Concorde could be back in the air as soon as 2019 thanks to renewed efforts by plane enthusiasts Club Concorde.

Concorde was retired by its owners British Airways and Air France in 2003. The twin owners have since resisted the approaches of Richard Branson, who hoped to make the fleet commercially viable, and much to the dismay of the members of Club Concorde.

Club president Paul James told the Telegraph that the club has secured millions of pounds in investment to buy back the retired planes and get them back in action.

The club’s aims are twofold: display an aircraft by the London Eye, above the Thames, and buy another to do up and fly.

The club has reportedly secured £40 million in investment to buy a plane to display.
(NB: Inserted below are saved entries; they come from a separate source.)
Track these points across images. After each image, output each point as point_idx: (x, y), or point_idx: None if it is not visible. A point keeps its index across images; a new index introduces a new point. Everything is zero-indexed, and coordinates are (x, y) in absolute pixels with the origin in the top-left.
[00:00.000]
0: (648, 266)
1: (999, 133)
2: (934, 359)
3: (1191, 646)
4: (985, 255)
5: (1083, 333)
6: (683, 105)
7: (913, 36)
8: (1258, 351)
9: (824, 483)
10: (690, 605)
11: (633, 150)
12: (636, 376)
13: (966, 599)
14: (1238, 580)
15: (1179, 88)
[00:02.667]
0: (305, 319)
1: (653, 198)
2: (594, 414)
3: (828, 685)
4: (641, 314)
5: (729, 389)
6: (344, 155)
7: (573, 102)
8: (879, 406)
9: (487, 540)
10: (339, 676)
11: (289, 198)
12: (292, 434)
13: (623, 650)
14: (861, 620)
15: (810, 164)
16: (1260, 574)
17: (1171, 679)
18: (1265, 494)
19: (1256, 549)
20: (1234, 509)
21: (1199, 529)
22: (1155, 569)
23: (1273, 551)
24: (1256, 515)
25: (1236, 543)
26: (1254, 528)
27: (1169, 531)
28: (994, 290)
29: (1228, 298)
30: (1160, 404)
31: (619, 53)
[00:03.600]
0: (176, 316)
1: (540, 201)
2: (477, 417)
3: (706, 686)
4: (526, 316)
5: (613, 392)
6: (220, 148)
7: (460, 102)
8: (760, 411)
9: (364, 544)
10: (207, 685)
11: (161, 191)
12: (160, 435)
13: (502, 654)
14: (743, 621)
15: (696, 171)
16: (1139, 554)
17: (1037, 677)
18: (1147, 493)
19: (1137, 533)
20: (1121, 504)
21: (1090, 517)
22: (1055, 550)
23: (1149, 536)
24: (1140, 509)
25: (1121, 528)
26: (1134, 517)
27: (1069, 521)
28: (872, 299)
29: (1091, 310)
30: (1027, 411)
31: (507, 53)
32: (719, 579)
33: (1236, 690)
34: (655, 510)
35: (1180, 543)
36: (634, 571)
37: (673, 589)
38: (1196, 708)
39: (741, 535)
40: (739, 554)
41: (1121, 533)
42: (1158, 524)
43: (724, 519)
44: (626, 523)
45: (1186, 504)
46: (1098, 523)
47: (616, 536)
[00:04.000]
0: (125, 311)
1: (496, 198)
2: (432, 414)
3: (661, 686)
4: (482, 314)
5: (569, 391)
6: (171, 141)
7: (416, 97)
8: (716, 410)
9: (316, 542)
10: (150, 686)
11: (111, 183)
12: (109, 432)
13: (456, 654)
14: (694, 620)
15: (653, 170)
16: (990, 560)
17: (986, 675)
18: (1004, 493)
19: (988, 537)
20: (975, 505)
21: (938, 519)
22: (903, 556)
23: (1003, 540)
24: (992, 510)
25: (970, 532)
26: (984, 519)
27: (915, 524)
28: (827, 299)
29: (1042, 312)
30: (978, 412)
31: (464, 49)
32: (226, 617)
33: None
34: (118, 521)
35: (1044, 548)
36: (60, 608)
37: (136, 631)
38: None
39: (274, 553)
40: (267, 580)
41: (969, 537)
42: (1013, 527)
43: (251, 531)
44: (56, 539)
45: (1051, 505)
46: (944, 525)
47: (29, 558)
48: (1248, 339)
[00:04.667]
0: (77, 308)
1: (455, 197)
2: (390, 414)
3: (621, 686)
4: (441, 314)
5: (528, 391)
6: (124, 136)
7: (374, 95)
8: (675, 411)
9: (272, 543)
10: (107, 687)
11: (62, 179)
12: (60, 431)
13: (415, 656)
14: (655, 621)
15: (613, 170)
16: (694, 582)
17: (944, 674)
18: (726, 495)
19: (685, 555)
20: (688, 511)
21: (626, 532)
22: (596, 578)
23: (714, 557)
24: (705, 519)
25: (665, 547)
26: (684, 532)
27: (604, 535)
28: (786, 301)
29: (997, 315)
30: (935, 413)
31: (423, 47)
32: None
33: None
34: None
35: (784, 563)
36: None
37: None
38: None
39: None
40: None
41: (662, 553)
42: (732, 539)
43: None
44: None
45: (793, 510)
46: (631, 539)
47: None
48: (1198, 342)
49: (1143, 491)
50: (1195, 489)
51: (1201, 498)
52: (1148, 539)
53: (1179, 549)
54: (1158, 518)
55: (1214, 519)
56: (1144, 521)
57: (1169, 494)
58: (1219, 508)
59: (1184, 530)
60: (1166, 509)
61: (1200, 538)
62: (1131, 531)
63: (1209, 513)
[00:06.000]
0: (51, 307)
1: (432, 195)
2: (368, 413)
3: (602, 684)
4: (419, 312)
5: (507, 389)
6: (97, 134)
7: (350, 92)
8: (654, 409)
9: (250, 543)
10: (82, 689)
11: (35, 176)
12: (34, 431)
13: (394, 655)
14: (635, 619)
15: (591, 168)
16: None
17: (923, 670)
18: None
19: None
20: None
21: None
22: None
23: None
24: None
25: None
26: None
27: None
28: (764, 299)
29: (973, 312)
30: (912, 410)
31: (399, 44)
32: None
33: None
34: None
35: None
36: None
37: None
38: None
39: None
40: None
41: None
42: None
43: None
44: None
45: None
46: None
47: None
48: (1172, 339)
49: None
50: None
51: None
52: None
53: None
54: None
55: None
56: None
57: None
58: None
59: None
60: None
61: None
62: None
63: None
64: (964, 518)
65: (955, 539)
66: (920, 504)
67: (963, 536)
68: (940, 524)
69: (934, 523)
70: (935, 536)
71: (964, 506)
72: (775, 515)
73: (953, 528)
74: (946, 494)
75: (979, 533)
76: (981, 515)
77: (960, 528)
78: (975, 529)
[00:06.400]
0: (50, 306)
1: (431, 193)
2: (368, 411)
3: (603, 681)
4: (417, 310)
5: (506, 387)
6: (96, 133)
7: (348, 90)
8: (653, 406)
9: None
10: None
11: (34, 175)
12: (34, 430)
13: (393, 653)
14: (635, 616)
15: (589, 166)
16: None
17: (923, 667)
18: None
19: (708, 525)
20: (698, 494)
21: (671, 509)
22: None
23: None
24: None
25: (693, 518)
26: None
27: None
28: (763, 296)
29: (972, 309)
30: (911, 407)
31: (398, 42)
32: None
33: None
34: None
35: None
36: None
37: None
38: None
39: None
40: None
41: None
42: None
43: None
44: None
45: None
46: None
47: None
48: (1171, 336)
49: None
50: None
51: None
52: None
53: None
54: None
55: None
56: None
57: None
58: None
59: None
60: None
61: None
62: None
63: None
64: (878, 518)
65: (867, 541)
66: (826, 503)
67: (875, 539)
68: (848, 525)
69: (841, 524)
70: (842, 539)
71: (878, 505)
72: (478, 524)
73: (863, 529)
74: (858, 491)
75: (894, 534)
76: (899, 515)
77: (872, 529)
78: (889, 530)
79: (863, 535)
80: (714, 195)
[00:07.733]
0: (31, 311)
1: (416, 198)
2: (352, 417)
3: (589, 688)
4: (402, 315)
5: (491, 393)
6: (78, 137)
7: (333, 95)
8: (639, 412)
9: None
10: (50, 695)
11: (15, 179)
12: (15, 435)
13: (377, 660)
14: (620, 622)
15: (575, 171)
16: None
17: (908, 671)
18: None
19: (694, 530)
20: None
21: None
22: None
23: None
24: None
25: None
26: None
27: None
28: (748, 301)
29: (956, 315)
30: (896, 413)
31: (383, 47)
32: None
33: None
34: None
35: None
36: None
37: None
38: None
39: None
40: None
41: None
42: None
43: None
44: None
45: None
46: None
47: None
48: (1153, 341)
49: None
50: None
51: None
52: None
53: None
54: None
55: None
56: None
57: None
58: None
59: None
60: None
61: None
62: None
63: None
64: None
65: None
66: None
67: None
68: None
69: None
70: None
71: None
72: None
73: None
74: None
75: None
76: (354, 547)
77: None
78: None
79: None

It hopes to purchase one that is currently stationed near Orly Airport in Paris and charge £16 a ticket to visitors on the Thames as soon as 2017.

A further £120 million reserve fund has been secured to buy and restore an aircraft on display at Le Bourget airport in Paris. Once operational, the club plans to use this craft for fly-pasts at airshows as well as corporate and special events.

Hangar-bound: Crew mark Concorde's final supersonic trip in 2003 (AFP/Getty)

Club Concorde is hoping to get the plane back in the skies by 2019, despite the fact that British Airways and Air France have no plans to restore or sell the planes.

This time around Concorde would not be the only supersonic jet in the skies. Airbus has filed plans for Concorde Mark 2, a supersonic jet that could fly from London to New York in an hour, while Boston based Spike Aerospace hopes to have a supersonic jet in the skies by the 2020s.